The nurses started a picket line on May 11 and Sandi Mowat, President of the Manitoba Nurses Union says since it’s been over 60 days the union has the right to go to the labour board, and request they impose a collective agreement, since both parties can’t agree.
“The next step is that the labour board looks at it, and once they accept the application they notify the parties, and they determine that you’re at an impasse, which will not be a problem, because both parties have agreed that, and they will decide a hearing date,” explained Mowat.
The rural nurses startd the strike because they’re being paid less than other nurses in Manitoba.
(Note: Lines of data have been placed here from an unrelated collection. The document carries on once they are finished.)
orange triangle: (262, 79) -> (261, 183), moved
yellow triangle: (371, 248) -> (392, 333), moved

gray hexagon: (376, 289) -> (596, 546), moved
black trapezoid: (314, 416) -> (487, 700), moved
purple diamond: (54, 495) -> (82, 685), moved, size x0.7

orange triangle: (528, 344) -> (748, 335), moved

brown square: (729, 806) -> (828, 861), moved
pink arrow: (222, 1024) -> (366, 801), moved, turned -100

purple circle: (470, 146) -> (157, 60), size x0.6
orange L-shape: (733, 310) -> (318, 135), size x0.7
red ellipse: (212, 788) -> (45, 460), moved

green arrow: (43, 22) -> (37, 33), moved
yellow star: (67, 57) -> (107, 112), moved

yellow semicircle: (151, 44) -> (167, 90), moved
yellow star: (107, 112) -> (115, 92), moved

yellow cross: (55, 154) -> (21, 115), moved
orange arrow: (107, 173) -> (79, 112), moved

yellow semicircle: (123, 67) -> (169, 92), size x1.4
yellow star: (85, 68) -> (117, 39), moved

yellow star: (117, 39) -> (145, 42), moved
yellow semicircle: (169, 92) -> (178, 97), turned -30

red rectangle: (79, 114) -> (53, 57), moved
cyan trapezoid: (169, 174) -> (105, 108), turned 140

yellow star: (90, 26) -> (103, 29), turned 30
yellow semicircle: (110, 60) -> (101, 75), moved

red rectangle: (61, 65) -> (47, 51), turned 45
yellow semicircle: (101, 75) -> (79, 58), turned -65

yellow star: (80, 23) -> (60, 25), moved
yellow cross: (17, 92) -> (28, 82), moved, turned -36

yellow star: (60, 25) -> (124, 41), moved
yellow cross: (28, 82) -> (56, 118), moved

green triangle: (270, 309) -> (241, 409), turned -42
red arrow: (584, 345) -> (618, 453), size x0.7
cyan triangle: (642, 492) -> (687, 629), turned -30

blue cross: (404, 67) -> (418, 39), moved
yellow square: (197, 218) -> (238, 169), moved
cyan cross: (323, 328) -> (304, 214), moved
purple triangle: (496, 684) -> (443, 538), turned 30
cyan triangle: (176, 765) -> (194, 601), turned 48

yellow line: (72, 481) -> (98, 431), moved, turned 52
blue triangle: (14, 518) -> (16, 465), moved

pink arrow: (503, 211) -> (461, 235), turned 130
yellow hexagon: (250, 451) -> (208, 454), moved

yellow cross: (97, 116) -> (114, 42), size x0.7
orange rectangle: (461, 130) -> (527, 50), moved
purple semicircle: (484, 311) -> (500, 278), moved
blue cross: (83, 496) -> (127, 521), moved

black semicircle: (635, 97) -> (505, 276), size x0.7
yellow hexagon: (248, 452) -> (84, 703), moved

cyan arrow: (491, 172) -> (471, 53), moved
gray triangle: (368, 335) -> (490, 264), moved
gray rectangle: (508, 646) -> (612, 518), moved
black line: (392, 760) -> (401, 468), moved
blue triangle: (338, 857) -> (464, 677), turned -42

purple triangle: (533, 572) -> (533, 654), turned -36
Mowat continued by saying since nurses are an essential service, they negotiated a essential services agreement prior to the collective agreement expiring. With this agreement, nurses are still being paid, and doing essential duties, but nothing further. “The nurses are making sure medication is given, and treatments. But all the things nurses do, that are related to resident care, but aren’t direct resident care, that is deemed to be non-essential, those nurses are not doing them. Those include ordering supplies, making sure supplies are in, processing doctors’ orders, making agreements for transfers and tests, things like that.”
For now, it’s a waiting game for the nurses. Once the hearing date is confirmed, nurses will go back to work.